What is needed —
Your task is to filter the entries and copy every line containing the string "newsletter".

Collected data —
<<<<
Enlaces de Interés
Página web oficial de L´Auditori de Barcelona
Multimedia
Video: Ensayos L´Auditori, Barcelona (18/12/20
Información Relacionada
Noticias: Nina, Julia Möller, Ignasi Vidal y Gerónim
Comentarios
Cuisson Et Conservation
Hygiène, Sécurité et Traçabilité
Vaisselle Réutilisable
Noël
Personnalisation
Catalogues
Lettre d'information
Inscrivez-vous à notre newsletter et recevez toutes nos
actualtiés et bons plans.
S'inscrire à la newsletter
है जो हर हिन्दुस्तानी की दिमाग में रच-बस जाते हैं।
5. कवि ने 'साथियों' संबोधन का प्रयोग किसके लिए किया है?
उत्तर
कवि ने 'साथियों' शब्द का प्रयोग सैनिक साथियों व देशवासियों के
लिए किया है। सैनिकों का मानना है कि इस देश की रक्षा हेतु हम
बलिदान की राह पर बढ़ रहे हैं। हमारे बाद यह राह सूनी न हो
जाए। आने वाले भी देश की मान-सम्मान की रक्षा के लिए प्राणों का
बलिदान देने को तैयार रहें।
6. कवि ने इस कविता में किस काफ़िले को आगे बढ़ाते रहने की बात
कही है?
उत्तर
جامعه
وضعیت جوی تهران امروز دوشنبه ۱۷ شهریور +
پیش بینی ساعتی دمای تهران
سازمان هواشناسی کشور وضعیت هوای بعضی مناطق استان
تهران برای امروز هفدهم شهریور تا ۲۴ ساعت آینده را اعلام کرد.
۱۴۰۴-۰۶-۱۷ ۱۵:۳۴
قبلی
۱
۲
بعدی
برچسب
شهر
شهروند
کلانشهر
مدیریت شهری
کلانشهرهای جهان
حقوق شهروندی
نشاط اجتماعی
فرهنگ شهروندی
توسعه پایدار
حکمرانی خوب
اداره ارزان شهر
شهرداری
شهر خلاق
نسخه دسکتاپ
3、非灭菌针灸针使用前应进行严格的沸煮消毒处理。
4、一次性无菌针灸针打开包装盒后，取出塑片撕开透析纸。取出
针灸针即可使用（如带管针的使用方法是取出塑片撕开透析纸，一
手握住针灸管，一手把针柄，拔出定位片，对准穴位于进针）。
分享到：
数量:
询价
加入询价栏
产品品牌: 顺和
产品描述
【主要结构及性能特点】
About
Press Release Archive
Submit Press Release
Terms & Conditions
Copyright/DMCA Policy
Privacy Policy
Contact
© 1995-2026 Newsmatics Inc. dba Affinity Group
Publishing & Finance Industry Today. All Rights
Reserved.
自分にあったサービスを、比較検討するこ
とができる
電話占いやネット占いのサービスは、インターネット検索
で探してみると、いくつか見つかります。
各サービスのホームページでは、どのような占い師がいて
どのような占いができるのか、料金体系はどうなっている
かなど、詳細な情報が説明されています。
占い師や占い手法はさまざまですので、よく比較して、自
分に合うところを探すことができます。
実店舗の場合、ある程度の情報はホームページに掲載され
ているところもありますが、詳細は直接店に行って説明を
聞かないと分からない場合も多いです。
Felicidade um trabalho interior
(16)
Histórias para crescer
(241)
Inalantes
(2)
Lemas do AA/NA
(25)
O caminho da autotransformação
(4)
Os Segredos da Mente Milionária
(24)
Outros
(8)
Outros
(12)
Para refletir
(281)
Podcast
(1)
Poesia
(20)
>>>>
Solution for this exercise —
Inscrivez-vous à notre newsletter et recevez toutes nos
S'inscrire à la newsletter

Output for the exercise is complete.